[Text under study]
Nominally, it is Fresher’s Week – 3 Oct 2020

I would quite like to be talking about exciting, PhD-initiating things this week, but it ain’t quite like that. Let me tell you how it is.

Monday

I was still not enrolled. But that was OK (sort of), I had an appointment on Tuesday afternoon with the branch of my institution which is supposed to help students with their problems, and I was going to pull out all the stops to get this sorted out. After all, I’d tried literally everybody else who ought to have anything to do with it, sometimes more than once.

Tuesday

Morning: I got an email from the scholarships department, asking me if I still wanted a scholarship or not, and if I did, when was I going to take steps to get enrolled? Actually, they were much politer than that about it, which is an important point, in view of what followed.

Afternoon: I attended my help-for-students appointment and spoke to a kind, patient lady, who we will call Person A, and who was unable to help me in any way whatsoever. But she tried. Actually she did me a big favour, because my booking form said I was supposed to meet with Person B, but when I arrived, Person A said she would deal with me. I didn’t realise at first what a huge favour this was, but after I’d been there a while, Person B started to intervene in my case. The issue I was raising was that my classes were starting soon. The institution’s ‘Welcome Week’ had started last week. And I had received not so much as one email about any of these things, and had scarcely any way of knowing what was going on or how to get a link for the inevitably online meetings. Person B thought this was because I was too stupid to be signing up for a PhD in the first place, and said so. If I were not too stupid, he opined, I would have figured out these finer details before I even applied. Failing that, I would have got all the information I needed from the website, where everything was available. Naturally, I was quite chastened by this, even though I knew, deep down, that he should not be talking to students that way. Not even if the titbits of information he’d contemptuously thrown my way had turned out to be correct. As a matter of fact, they were all wrong, or highly misleading, as I found out when I got home and started looking into them. Due to a combination of COVID-19, restructuring, the nature of the doctoral programme, and the institution’s chronically out-of-date and labyrinthine website, the only way for new doctoral students to find out what’s going on, and what they’re supposed to be doing, is by word of mouth. Or word of email, anyway.

[Provided material]

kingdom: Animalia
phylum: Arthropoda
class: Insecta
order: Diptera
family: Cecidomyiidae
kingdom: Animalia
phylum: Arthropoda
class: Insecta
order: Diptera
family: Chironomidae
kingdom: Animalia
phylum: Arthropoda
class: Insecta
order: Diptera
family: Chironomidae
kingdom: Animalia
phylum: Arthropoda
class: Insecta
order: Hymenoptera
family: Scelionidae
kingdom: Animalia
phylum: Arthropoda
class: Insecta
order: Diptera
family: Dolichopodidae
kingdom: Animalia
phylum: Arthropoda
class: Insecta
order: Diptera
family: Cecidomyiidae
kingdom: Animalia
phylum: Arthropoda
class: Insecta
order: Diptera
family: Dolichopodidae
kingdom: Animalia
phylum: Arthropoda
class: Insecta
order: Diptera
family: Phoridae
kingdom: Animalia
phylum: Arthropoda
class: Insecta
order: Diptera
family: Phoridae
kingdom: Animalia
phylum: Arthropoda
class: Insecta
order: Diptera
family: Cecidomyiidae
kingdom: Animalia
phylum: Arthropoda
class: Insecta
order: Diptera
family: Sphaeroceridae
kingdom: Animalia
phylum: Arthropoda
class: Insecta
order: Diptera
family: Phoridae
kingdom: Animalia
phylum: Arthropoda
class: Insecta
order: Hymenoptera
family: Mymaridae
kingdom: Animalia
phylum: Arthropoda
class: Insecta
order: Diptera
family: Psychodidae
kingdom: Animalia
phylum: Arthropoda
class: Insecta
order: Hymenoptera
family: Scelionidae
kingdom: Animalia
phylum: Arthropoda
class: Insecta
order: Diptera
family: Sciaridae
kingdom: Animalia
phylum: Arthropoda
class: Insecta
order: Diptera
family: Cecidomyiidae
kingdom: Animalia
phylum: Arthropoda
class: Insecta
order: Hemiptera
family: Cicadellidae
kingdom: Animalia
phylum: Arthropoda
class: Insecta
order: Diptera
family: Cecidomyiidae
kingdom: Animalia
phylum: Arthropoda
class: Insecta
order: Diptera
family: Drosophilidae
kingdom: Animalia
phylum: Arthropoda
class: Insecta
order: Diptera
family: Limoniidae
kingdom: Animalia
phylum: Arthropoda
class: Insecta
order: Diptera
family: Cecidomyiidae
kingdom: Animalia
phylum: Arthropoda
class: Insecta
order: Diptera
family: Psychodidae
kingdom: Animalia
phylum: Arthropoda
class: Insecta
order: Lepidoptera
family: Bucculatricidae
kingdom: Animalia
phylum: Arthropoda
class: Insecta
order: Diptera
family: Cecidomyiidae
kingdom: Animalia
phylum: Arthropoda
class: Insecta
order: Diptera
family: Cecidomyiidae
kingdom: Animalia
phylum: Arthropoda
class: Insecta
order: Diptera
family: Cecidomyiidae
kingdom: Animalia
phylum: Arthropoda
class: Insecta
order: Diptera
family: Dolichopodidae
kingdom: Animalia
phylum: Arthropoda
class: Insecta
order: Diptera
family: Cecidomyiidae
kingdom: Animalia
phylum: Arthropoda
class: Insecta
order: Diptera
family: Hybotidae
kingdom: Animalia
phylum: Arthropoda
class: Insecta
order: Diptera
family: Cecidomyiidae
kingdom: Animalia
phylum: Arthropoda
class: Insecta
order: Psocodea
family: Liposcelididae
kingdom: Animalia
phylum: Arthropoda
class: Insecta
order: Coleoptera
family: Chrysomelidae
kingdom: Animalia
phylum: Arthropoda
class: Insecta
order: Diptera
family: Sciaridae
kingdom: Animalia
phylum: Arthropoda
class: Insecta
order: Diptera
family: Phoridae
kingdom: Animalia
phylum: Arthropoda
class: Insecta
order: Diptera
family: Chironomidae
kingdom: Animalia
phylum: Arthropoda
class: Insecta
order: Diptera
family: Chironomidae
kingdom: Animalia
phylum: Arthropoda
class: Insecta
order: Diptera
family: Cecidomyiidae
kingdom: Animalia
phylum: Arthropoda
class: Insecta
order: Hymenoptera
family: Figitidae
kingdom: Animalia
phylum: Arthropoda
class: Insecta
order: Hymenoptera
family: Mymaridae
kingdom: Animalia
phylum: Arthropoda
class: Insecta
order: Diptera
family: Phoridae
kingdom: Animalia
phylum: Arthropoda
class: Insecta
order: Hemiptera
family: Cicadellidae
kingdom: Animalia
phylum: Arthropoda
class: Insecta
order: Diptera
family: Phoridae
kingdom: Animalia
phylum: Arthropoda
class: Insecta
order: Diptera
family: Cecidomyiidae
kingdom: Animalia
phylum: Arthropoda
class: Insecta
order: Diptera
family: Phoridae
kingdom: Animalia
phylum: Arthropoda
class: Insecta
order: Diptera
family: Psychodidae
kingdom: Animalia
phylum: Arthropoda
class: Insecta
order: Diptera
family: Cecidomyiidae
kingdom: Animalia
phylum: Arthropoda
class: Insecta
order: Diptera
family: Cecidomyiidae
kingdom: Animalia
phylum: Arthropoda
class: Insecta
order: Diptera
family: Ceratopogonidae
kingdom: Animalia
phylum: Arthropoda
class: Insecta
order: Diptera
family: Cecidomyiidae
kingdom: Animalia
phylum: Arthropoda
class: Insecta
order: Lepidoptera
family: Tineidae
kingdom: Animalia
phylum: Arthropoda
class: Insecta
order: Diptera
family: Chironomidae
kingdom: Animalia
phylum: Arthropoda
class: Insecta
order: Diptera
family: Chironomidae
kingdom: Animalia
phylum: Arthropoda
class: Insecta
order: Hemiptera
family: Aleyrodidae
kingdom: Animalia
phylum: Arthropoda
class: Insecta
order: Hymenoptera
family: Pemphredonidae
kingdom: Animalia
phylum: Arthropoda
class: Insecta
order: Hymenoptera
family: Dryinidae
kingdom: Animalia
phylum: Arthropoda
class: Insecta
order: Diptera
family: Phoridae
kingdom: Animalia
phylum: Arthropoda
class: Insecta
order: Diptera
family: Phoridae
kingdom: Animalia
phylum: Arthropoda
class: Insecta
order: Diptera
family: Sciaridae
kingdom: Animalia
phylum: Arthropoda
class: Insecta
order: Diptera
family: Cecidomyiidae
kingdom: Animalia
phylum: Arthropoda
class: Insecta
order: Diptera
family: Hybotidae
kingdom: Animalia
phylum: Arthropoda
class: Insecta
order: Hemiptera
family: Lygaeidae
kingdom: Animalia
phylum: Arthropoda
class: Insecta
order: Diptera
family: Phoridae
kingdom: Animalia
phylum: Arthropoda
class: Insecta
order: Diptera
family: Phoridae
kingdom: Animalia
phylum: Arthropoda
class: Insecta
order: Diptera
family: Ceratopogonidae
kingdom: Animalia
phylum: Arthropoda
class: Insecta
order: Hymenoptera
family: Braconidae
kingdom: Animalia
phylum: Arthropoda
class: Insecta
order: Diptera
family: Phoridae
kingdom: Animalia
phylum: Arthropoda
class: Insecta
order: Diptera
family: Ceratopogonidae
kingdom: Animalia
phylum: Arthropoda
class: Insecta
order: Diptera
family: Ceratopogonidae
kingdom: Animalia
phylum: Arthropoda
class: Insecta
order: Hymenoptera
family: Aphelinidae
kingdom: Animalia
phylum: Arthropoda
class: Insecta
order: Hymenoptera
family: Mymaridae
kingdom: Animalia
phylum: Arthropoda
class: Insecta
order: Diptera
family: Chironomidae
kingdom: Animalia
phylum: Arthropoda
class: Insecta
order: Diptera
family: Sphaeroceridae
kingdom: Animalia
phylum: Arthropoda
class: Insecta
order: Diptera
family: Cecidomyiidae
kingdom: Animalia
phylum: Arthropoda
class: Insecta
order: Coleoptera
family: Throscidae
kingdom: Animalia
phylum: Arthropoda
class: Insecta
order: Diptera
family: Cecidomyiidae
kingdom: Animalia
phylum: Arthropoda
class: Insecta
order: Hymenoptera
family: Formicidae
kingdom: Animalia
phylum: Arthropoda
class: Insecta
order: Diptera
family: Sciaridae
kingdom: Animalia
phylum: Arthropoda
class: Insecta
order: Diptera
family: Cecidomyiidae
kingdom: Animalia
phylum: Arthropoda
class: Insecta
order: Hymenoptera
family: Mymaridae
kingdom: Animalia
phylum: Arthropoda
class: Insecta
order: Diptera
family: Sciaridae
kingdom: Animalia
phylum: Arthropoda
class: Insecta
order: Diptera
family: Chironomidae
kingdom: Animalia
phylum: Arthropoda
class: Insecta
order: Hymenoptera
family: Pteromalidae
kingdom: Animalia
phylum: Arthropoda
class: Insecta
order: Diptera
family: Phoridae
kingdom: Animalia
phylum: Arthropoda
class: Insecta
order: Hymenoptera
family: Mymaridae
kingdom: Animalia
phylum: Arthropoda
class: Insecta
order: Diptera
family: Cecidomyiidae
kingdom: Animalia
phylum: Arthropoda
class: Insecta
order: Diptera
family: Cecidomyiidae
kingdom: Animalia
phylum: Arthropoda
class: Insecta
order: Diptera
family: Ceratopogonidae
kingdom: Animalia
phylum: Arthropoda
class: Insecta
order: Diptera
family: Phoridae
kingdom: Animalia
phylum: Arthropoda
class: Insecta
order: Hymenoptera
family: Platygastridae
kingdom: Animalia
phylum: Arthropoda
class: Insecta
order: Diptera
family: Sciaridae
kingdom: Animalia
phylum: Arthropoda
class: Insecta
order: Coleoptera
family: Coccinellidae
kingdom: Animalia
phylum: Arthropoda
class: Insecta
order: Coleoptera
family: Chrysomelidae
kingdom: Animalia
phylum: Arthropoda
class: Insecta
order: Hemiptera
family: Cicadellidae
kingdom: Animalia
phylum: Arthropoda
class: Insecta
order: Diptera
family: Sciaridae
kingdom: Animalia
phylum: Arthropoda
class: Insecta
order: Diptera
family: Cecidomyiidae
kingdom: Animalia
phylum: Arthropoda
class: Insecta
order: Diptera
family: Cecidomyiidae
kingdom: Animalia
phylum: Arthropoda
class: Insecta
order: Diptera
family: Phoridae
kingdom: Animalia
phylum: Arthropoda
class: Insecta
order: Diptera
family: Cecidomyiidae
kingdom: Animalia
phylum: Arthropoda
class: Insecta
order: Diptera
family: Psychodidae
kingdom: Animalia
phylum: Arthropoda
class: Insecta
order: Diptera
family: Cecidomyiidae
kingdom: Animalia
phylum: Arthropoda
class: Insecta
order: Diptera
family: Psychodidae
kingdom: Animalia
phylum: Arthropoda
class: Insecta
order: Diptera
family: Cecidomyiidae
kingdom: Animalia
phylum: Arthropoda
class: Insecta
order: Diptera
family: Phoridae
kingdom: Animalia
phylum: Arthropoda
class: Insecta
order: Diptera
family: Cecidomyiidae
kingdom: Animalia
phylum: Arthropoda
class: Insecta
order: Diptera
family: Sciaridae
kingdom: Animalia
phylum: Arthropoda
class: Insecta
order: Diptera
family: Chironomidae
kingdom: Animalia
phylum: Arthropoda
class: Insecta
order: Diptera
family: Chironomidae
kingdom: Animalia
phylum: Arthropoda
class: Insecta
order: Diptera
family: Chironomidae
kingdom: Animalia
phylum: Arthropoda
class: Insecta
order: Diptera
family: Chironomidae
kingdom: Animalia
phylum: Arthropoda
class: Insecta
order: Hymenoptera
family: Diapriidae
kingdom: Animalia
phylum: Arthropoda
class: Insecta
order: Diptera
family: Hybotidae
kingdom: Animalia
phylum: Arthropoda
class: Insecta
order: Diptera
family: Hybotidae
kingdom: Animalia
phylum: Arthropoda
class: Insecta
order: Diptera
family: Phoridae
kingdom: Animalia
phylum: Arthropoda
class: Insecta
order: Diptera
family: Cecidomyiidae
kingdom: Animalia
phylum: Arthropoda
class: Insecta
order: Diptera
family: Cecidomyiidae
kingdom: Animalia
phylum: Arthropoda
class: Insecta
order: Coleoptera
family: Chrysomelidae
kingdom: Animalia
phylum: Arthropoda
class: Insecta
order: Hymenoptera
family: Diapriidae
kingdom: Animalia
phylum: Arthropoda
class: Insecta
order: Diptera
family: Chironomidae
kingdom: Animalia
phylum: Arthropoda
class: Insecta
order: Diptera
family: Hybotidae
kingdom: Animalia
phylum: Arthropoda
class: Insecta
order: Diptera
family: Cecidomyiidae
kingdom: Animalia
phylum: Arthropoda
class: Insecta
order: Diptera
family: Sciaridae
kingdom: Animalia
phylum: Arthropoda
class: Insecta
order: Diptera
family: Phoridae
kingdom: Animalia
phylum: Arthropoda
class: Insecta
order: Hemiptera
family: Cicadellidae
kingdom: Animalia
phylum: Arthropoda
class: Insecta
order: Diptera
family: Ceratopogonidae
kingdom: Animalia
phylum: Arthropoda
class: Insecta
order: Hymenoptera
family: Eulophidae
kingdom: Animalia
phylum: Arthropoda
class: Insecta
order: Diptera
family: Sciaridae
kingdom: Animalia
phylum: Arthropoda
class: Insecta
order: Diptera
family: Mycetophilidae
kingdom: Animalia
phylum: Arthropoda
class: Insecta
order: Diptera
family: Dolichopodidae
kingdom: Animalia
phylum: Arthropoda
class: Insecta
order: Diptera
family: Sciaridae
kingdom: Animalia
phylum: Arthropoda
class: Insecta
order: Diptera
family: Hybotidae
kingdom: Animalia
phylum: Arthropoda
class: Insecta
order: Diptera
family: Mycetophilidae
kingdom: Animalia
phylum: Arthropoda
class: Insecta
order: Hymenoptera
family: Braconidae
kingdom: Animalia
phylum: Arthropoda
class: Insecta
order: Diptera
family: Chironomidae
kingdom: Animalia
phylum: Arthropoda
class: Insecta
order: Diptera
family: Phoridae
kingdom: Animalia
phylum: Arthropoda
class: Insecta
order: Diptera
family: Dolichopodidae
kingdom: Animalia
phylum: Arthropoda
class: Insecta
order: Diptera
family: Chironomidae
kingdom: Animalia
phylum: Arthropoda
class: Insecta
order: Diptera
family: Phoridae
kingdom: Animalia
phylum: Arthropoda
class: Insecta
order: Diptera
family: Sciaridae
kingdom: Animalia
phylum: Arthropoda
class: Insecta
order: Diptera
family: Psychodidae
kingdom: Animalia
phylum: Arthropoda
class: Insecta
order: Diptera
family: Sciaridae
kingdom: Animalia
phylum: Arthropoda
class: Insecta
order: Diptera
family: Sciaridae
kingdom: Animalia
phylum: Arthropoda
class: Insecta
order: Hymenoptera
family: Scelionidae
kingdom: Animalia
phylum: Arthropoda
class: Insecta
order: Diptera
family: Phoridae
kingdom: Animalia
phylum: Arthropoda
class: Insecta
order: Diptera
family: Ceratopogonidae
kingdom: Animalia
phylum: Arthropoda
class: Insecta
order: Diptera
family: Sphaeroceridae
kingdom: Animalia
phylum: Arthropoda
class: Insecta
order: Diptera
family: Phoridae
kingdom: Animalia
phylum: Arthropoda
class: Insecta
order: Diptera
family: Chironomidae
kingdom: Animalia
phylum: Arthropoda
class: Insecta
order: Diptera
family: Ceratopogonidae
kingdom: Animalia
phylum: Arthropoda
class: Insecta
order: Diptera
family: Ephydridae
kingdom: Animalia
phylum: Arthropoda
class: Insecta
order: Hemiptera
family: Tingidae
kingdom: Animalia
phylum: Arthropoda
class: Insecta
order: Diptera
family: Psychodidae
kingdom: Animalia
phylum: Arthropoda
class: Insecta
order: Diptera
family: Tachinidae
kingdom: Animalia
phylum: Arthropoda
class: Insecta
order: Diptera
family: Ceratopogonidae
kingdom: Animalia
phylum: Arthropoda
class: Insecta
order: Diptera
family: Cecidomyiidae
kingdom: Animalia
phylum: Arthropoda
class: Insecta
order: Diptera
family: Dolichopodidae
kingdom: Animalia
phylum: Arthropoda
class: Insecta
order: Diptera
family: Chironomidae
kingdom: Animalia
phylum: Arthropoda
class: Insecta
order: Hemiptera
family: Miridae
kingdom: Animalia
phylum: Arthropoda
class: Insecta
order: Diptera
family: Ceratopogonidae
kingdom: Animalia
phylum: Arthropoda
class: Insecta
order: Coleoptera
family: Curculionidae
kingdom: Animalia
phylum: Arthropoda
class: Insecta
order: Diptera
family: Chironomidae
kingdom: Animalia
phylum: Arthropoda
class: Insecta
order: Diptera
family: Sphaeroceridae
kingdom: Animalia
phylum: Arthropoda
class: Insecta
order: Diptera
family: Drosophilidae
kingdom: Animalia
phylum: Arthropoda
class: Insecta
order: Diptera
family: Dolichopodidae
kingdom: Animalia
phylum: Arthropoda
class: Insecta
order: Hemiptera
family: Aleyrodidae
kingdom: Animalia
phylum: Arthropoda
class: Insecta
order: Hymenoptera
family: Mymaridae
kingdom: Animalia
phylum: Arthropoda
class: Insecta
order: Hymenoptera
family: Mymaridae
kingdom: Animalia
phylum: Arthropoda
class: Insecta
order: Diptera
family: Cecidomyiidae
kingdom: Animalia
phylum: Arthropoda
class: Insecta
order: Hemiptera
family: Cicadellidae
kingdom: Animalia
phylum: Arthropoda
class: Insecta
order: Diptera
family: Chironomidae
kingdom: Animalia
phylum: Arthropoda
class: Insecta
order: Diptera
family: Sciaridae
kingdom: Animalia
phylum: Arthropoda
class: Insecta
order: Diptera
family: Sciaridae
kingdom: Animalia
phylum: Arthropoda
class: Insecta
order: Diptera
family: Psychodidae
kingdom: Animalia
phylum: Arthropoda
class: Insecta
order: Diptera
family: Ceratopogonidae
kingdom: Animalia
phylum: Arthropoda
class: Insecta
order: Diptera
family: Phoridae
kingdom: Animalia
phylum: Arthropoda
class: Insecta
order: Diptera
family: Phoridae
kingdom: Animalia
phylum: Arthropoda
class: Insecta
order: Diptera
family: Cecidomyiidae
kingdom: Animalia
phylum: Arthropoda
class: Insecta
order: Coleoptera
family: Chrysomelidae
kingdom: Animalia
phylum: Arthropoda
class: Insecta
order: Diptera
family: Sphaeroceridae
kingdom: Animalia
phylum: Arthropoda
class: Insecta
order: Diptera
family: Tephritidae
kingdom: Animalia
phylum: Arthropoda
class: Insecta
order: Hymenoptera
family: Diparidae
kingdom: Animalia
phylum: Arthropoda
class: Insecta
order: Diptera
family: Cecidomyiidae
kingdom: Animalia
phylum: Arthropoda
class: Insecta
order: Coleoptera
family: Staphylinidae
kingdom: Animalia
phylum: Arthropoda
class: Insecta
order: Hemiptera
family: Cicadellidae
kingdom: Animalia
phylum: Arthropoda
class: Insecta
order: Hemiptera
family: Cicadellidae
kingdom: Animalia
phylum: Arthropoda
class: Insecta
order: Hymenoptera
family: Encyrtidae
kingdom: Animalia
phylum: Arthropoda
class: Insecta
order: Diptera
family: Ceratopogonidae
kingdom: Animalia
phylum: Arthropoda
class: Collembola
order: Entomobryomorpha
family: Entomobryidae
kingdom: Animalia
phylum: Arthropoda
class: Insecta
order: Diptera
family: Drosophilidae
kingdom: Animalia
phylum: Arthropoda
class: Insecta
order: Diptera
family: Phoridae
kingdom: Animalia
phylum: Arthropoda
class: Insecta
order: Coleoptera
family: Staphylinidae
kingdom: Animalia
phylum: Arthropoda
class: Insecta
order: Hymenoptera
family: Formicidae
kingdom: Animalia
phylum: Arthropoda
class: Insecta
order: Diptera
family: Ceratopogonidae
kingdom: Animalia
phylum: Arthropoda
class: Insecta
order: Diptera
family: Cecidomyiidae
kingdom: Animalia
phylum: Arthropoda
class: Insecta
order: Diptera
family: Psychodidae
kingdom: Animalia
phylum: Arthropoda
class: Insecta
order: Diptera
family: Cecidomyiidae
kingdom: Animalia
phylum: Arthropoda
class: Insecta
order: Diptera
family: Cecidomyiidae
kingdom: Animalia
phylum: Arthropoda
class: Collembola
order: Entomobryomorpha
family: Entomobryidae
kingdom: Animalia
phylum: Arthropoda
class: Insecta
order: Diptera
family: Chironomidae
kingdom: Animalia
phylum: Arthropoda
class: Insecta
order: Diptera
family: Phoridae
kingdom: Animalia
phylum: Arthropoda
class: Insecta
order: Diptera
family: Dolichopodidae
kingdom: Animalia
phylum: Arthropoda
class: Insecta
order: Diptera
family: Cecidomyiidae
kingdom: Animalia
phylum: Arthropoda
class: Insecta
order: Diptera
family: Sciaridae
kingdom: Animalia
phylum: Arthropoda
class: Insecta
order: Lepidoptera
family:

[Problems to work on]
A – In the post about Fresher's Week, which things together make word of mouth the only way for new doctoral students to learn what is going on? List each one.
B – From the Fresher's Week post, copy everything from "I was still" down to "more than once." with no changes.
Use only the text to do this.

[List of answers]
A –
- COVID-19
- restructuring
- the nature of the doctoral programme
- the institution's chronically out-of-date and labyrinthine website

B –
I was still not enrolled. But that was OK (sort of), I had an appointment on Tuesday afternoon with the branch of my institution which is supposed to help students with their problems, and I was going to pull out all the stops to get this sorted out. After all, I’d tried literally everybody else who ought to have anything to do with it, sometimes more than once.